-- Instructions for the task --
Lines with "Example": please show every one of them from the listing below.
________________
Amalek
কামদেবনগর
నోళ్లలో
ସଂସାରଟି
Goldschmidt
________________
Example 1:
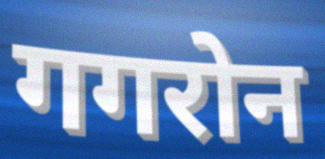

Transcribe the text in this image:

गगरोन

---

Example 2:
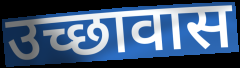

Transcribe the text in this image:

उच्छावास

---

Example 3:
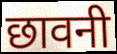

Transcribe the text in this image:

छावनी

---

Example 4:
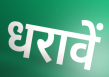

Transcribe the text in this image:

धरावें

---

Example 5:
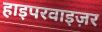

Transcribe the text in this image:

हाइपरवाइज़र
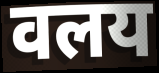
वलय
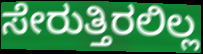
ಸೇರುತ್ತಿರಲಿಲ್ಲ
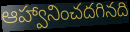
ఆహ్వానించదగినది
________________
-- The answer --
Example 1:
Example 2:
Example 3:
Example 4:
Example 5:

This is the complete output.